Since opening in 2010 with virtually all of the 40-some retail spaces occupied, the market has battled vendor turnover and middling sales, with lfewer than a dozen spots filled now. Construction of the Marketplace Apartments, which sprawled across the property east of the market and north of the Lansing Center, exacerbated the problem by eliminating what had been ample and easy market parking. Also, the new apartment building blocked the view of the market from Cedar Street. But the area is more settled now and residents from the Gillespie project are seen as likely market patrons.

The parking issue remains, at least according to those surveyed. “We asked what would increase patron frequency, and the answer was more free parking.” Keith said.

There is ample free parking at no charge in the nearby Lansing Center lots. And there is limited parking right next to the market. But the parking policy and the various options are daunting. The market devoted a full page on its website to the hows and wheres of parking, such the difference between parking with an attendant or without an attendant at the Lansing Center. Said Keith: “Nobody reads it.”
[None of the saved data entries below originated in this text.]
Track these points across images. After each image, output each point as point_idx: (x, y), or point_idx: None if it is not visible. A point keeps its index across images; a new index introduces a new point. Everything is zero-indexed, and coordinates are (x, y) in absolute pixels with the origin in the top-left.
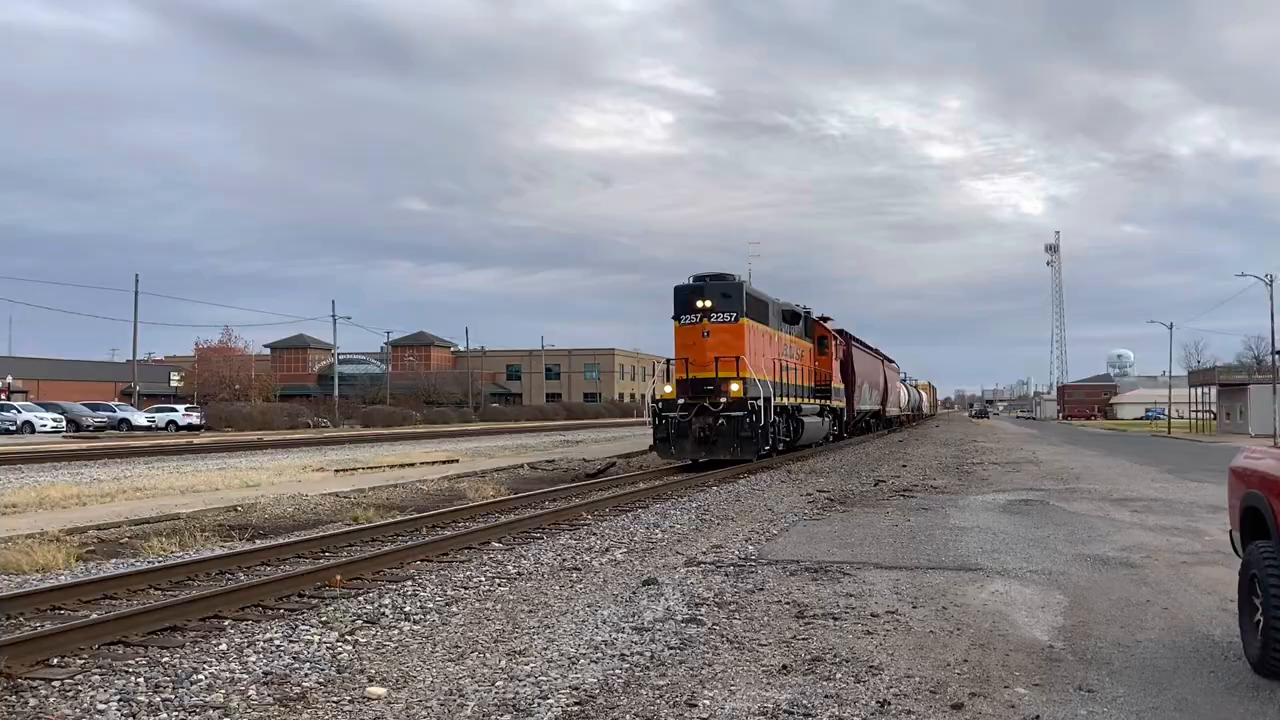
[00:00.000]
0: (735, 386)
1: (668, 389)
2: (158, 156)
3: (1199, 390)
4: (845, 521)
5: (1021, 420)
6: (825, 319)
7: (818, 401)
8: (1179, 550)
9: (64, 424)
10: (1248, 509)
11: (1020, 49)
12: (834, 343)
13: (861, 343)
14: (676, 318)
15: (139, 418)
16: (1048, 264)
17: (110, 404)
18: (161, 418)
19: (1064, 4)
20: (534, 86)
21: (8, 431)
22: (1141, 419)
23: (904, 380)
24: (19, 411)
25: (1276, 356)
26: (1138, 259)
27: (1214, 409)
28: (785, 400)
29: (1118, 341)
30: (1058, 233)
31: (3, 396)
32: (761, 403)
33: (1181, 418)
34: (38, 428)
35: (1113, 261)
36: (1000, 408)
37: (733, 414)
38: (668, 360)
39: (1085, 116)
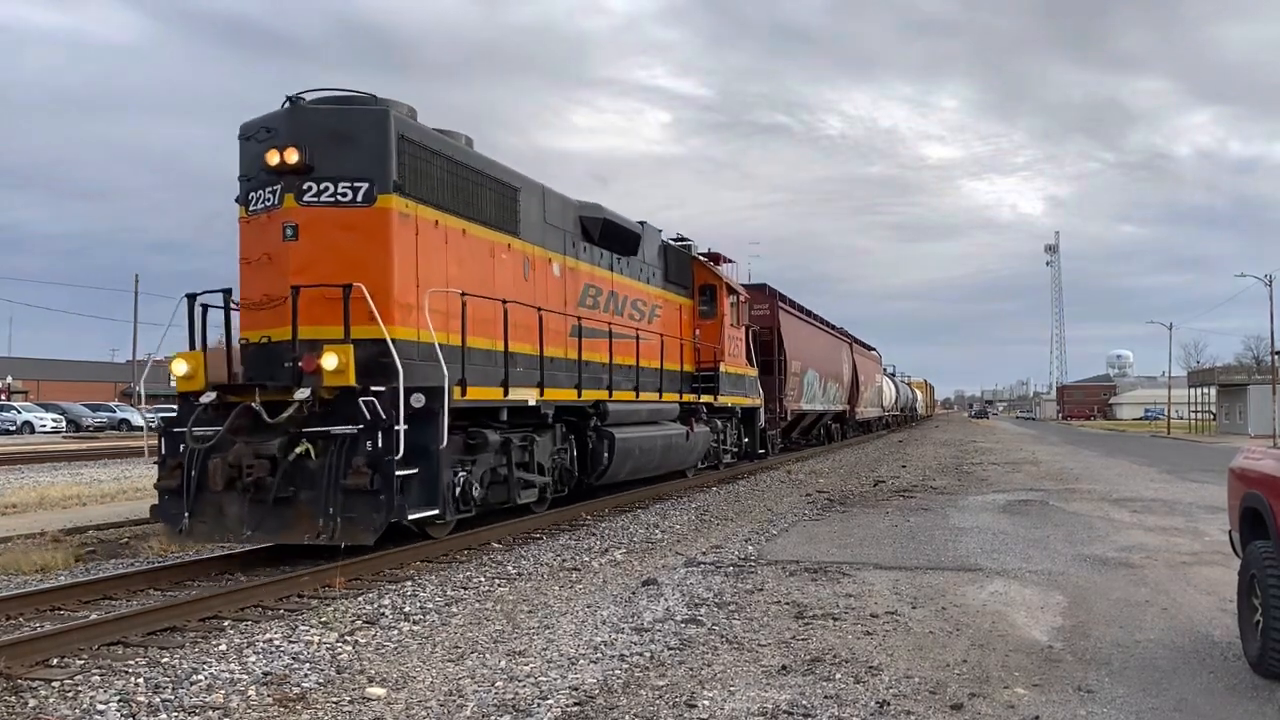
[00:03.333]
0: (333, 361)
1: (182, 368)
2: (158, 156)
3: (1198, 390)
4: (845, 522)
5: (1021, 420)
6: (718, 257)
7: (679, 397)
8: (1178, 550)
9: (64, 424)
10: (1247, 509)
11: (1016, 48)
12: (729, 299)
13: (803, 311)
14: (241, 200)
15: (139, 418)
16: (1047, 264)
17: (110, 404)
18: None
19: (1059, 3)
20: (530, 86)
21: (8, 432)
22: (1141, 419)
23: (892, 375)
24: (19, 412)
25: (1276, 357)
26: (1137, 259)
27: (1213, 409)
28: (557, 393)
29: (1117, 341)
30: (1057, 233)
31: (3, 397)
32: (412, 403)
33: (1181, 418)
34: (37, 428)
35: (1112, 261)
36: (1000, 408)
37: (332, 429)
38: (191, 296)
39: (1084, 116)
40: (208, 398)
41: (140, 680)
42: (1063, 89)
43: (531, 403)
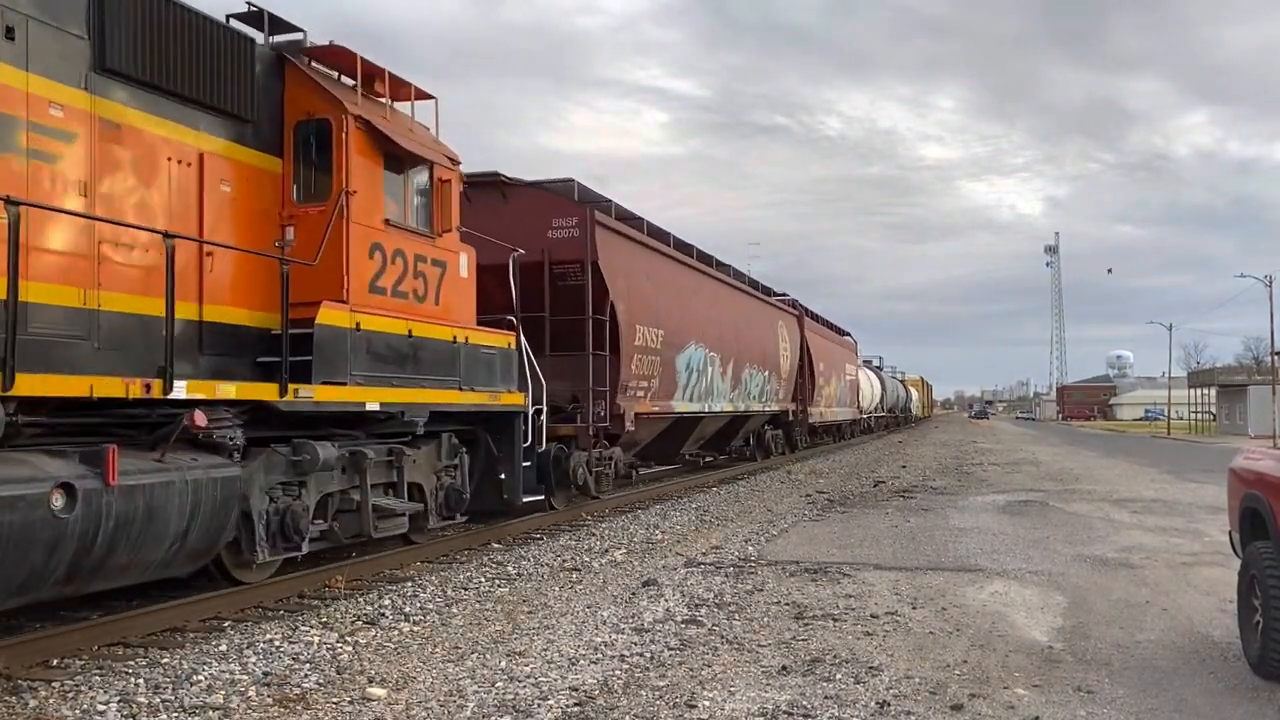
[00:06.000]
0: None
1: None
2: None
3: (1198, 391)
4: (845, 522)
5: (1021, 421)
6: (355, 59)
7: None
8: (1178, 551)
9: None
10: (1247, 510)
11: (1013, 48)
12: (384, 170)
13: (671, 243)
14: None
15: None
16: (1047, 264)
17: None
18: None
19: (1057, 3)
20: (530, 87)
21: None
22: (1141, 420)
23: (878, 368)
24: None
25: (1276, 357)
26: (1137, 259)
27: (1213, 410)
28: None
29: (1117, 342)
30: (1057, 234)
31: None
32: None
33: (1181, 419)
34: None
35: (1112, 262)
36: (999, 408)
37: None
38: None
39: (1083, 117)
40: None
41: (140, 680)
42: (1062, 89)
43: None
“It´s the biggest argument I hear — no parking,” said Carol Davis, owner of MamaC´s eatery. She has been in the market for two months. She said it is difficult to park at the Lansing Center and the lots are often filled. “You can park there if you can get in. But the parking here tends to be for the bar,” referring to the parking right outside of the market itself.

Keith acknowledges the parking issue. “We need to do a better job educating people. We have signs around the market, but it is something ingrained in people,” he said.
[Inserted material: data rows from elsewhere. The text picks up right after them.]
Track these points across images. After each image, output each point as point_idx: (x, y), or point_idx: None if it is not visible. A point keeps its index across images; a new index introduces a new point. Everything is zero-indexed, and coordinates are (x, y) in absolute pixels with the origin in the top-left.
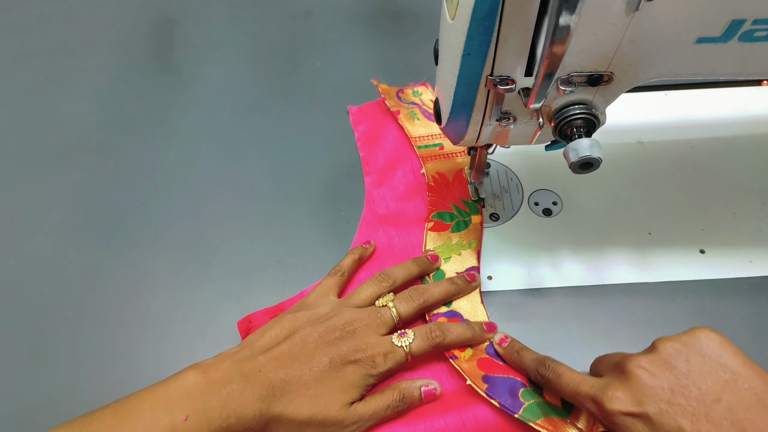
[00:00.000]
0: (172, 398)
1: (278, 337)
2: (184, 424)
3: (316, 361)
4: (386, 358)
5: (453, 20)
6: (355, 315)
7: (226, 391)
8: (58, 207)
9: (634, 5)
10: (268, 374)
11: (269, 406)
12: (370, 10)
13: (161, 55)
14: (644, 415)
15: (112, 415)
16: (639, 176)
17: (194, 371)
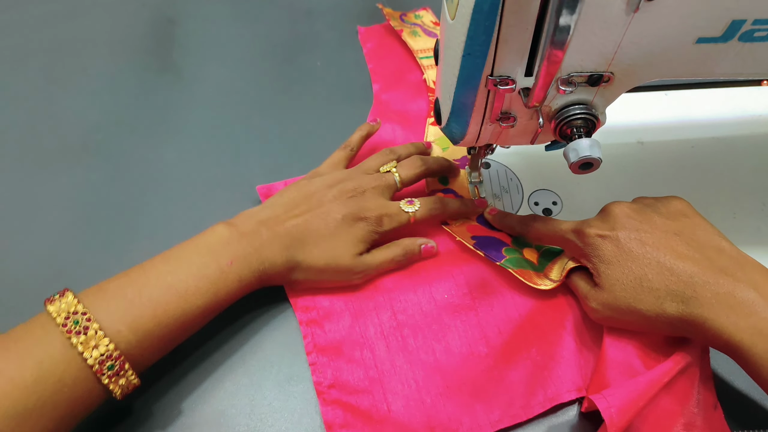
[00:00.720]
0: (214, 247)
1: (296, 198)
2: (230, 267)
3: (332, 218)
4: (391, 219)
5: (453, 20)
6: (364, 179)
7: (259, 241)
8: (57, 206)
9: (634, 5)
10: (290, 228)
11: (294, 254)
12: (371, 10)
13: (161, 55)
14: (614, 237)
15: (163, 261)
16: (639, 176)
17: (226, 226)
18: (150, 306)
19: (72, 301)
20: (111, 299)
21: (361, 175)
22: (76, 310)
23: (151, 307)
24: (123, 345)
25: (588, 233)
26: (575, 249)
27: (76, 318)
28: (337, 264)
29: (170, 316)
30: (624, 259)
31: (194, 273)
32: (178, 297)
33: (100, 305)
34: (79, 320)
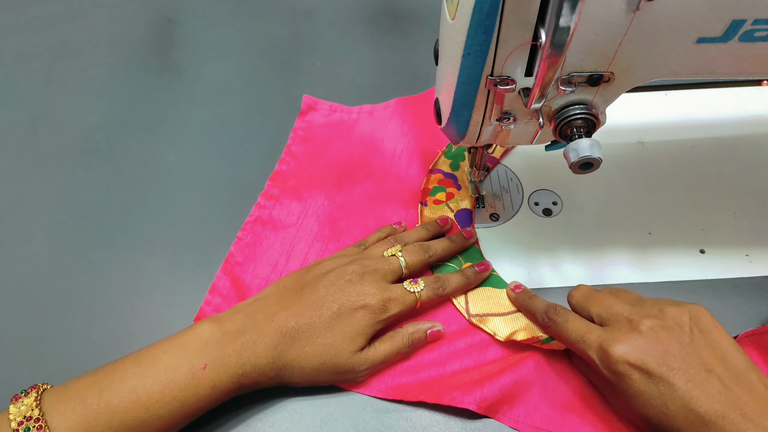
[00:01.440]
0: (190, 348)
1: (290, 287)
2: (203, 372)
3: (326, 308)
4: (396, 302)
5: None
6: (365, 261)
7: (241, 341)
8: (58, 206)
9: (634, 5)
10: (279, 323)
11: (281, 354)
12: (370, 10)
13: (161, 55)
14: (645, 370)
15: (133, 362)
16: (639, 176)
17: (210, 323)
18: (107, 413)
19: (31, 404)
20: (69, 402)
21: (362, 258)
22: (31, 416)
23: (108, 414)
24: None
25: (615, 359)
26: (597, 367)
27: (28, 425)
28: (334, 363)
29: (127, 426)
30: (652, 400)
31: (162, 377)
32: (138, 404)
33: (57, 409)
34: (31, 428)
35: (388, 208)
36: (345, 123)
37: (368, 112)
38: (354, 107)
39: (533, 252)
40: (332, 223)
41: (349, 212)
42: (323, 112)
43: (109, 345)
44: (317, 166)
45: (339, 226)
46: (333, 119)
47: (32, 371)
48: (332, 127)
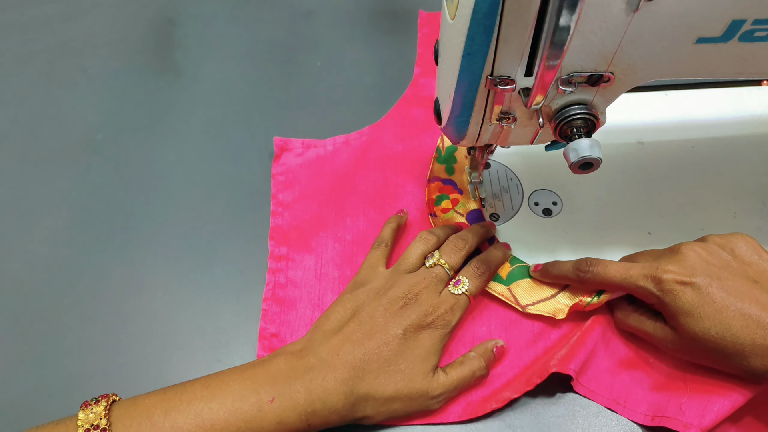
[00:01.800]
0: (258, 379)
1: (344, 317)
2: (270, 405)
3: (391, 335)
4: (453, 311)
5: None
6: (412, 280)
7: (309, 377)
8: (58, 207)
9: (634, 5)
10: (346, 356)
11: (353, 388)
12: (370, 10)
13: (161, 55)
14: (695, 284)
15: (202, 386)
16: (639, 176)
17: (278, 357)
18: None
19: (100, 413)
20: (136, 417)
21: (407, 276)
22: (98, 425)
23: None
24: None
25: (666, 279)
26: (648, 296)
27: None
28: (409, 389)
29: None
30: (706, 310)
31: (228, 405)
32: (202, 429)
33: (123, 422)
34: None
35: (399, 229)
36: (322, 158)
37: (343, 142)
38: (327, 140)
39: (533, 252)
40: (351, 262)
41: (363, 246)
42: (297, 151)
43: (109, 345)
44: (312, 210)
45: (358, 262)
46: (309, 157)
47: (32, 371)
48: (311, 165)
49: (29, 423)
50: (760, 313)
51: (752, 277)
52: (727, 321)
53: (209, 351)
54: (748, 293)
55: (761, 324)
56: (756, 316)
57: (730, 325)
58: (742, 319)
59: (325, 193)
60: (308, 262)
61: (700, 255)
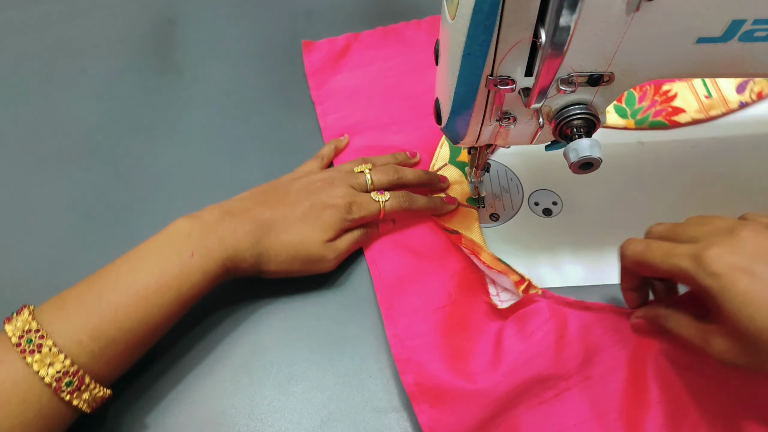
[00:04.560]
0: (174, 241)
1: (264, 190)
2: (191, 260)
3: (299, 205)
4: (360, 206)
5: (453, 20)
6: (334, 173)
7: (221, 229)
8: (58, 206)
9: (634, 5)
10: (255, 215)
11: (259, 240)
12: (370, 10)
13: (161, 55)
14: (748, 269)
15: (123, 263)
16: (639, 176)
17: (187, 219)
18: (110, 310)
19: (27, 318)
20: (70, 309)
21: (332, 170)
22: (29, 328)
23: (112, 312)
24: (85, 356)
25: (712, 259)
26: (687, 279)
27: (30, 336)
28: (307, 251)
29: (132, 319)
30: (756, 295)
31: (154, 270)
32: (138, 297)
33: (57, 318)
34: (33, 338)
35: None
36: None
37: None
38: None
39: (533, 252)
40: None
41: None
42: (322, 51)
43: None
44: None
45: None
46: (334, 51)
47: None
48: (338, 57)
49: None
50: None
51: None
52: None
53: (209, 351)
54: None
55: None
56: None
57: None
58: None
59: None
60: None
61: (756, 238)
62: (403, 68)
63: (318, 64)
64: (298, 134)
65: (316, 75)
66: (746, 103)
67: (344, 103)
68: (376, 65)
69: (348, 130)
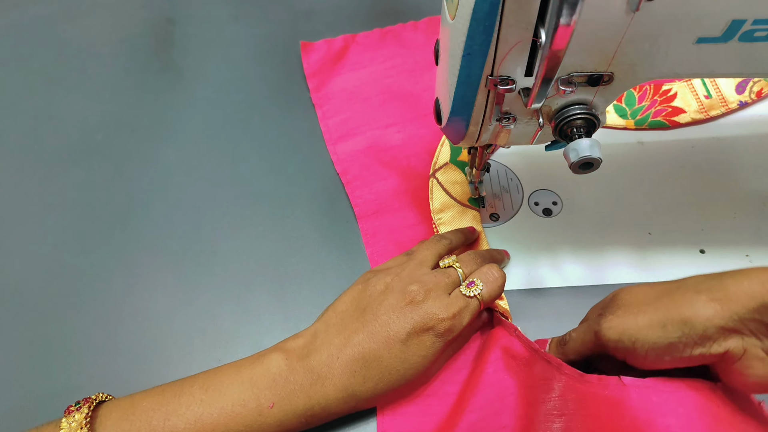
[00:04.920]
0: (258, 382)
1: (349, 312)
2: (270, 411)
3: (393, 339)
4: (461, 315)
5: (453, 20)
6: (427, 277)
7: (309, 382)
8: (58, 206)
9: (634, 5)
10: (346, 360)
11: (353, 393)
12: (370, 10)
13: (161, 55)
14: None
15: (201, 389)
16: (639, 176)
17: (278, 355)
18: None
19: (81, 420)
20: (135, 422)
21: (423, 270)
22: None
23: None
24: None
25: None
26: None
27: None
28: (408, 382)
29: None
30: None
31: (228, 410)
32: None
33: (121, 427)
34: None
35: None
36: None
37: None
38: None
39: (533, 252)
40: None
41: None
42: (320, 52)
43: (109, 345)
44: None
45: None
46: (332, 52)
47: (32, 371)
48: (336, 59)
49: (28, 423)
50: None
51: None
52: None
53: (209, 351)
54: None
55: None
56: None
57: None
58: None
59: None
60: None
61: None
62: (401, 69)
63: (317, 66)
64: (297, 134)
65: (314, 77)
66: (746, 102)
67: (344, 105)
68: (374, 66)
69: (349, 132)
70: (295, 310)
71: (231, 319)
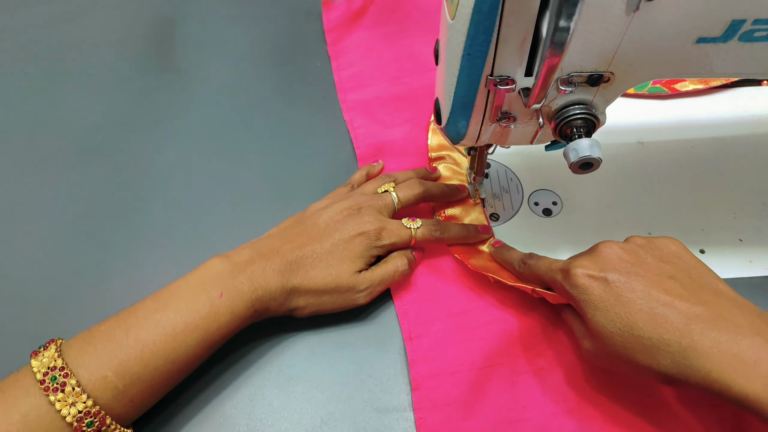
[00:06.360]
0: (204, 281)
1: (292, 224)
2: (220, 300)
3: (327, 238)
4: (391, 233)
5: (453, 20)
6: (360, 197)
7: (251, 269)
8: (58, 206)
9: (634, 5)
10: (284, 253)
11: (288, 278)
12: None
13: (161, 55)
14: (603, 278)
15: (153, 300)
16: (639, 176)
17: (219, 258)
18: (137, 347)
19: (53, 355)
20: (98, 344)
21: (357, 195)
22: (54, 365)
23: (138, 348)
24: (109, 393)
25: (574, 273)
26: (561, 290)
27: (54, 374)
28: (336, 284)
29: (159, 357)
30: (612, 305)
31: (183, 309)
32: (166, 336)
33: (84, 353)
34: (57, 376)
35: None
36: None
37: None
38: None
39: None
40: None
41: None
42: (340, 10)
43: None
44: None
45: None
46: (351, 11)
47: None
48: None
49: None
50: (667, 308)
51: (668, 273)
52: (632, 317)
53: None
54: (657, 288)
55: (668, 319)
56: (662, 311)
57: (636, 320)
58: (648, 314)
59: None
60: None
61: (614, 252)
62: (415, 30)
63: (335, 22)
64: (297, 134)
65: (333, 32)
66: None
67: (358, 59)
68: (390, 26)
69: (360, 83)
70: None
71: None
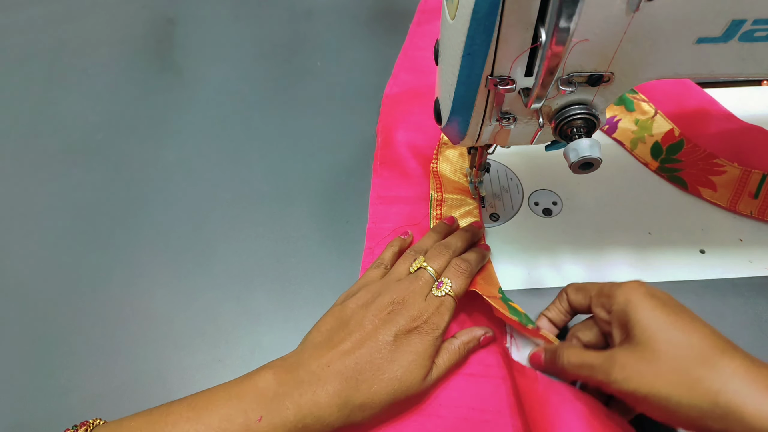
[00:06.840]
0: (245, 397)
1: (333, 328)
2: (258, 425)
3: (382, 342)
4: (440, 313)
5: (453, 20)
6: (400, 286)
7: (298, 392)
8: (58, 206)
9: (634, 5)
10: (337, 367)
11: (347, 400)
12: (370, 10)
13: (161, 55)
14: (653, 294)
15: (188, 407)
16: (639, 176)
17: (266, 371)
18: None
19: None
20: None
21: (394, 283)
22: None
23: None
24: None
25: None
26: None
27: None
28: (407, 394)
29: None
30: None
31: (215, 426)
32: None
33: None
34: None
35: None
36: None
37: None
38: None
39: (533, 252)
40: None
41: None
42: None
43: (108, 345)
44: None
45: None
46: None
47: (32, 371)
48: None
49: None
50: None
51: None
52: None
53: (209, 351)
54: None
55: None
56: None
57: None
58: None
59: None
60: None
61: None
62: None
63: (432, 4)
64: (297, 134)
65: (424, 13)
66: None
67: (429, 44)
68: None
69: (417, 69)
70: (294, 310)
71: (231, 319)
The survey also found that shoppers want more vendors and more variety in product offerings. Some also want the market to expand its hours, which are 10 a.m. to 6 p.m. Tuesday-Friday and 9 a.m. to 5 p.m. Saturday. Keith is hoping that more housing in and around the market can build traffic for after work shopping. The LEPFA staff has been talking with vendors, all but one who said they would be willing to try expanded hours.

John Decker, owner of Hickory Corners Greenhouse, has been with the old and new City Market for 20 years. He bemoans the vacancies in the market but also sees it as an opportunity for reinvention and even, as he terms it, “out-of-the-box thinking.” He sees the market trending toward entertainment. “We are all right with that. The market is continuing to evolve.”
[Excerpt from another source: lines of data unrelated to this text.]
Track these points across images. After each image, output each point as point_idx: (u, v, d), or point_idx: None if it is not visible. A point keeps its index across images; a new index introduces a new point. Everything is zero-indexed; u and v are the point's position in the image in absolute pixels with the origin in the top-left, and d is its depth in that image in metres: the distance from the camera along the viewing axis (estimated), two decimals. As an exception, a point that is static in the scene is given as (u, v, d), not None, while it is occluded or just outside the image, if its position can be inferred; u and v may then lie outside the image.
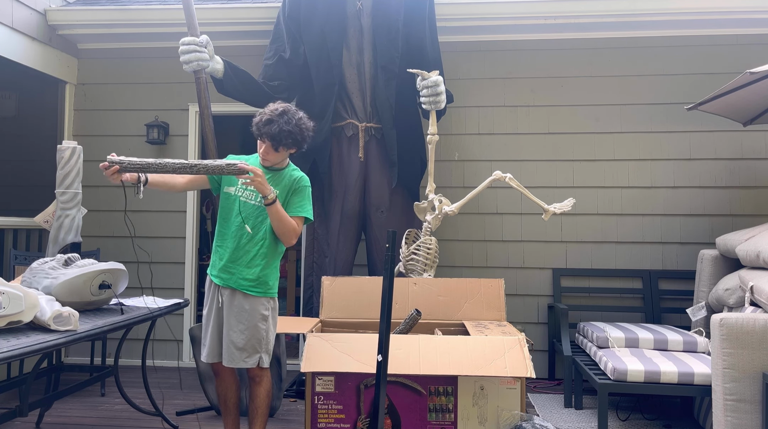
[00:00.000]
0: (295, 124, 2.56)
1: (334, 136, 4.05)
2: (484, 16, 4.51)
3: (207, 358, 2.68)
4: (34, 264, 2.92)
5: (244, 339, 2.59)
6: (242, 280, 2.60)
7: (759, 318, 2.73)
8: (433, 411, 2.64)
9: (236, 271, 2.60)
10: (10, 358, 2.00)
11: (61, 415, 3.52)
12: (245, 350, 2.59)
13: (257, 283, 2.61)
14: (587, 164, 4.55)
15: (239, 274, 2.60)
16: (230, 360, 2.61)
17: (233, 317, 2.61)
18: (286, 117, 2.55)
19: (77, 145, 3.84)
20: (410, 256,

One solution to improving the market is a better relationship between market vendors and the city. The construction of the apartment building exacerbated the already sour mood of many merchants in the market. Keith believes this can be improved.

But he also wants the market to be more selective in whom it signs as tenants. He said LEPFA wants to begin more careful vetting merchants to ensure that they have the experience and financing to sustain their retail initiatives.

Decker noted that some vendors, especially retirees, have had trouble conforming with the market´s rules and regulations, such as operating hours.

The City Market might also begin hosting a mid-week farmers market, possibly in the evening. And there will be more musical programming. LEPFA and the market merchants have begun discussing the survey results and changes are expected during as the market shifts into the summer season.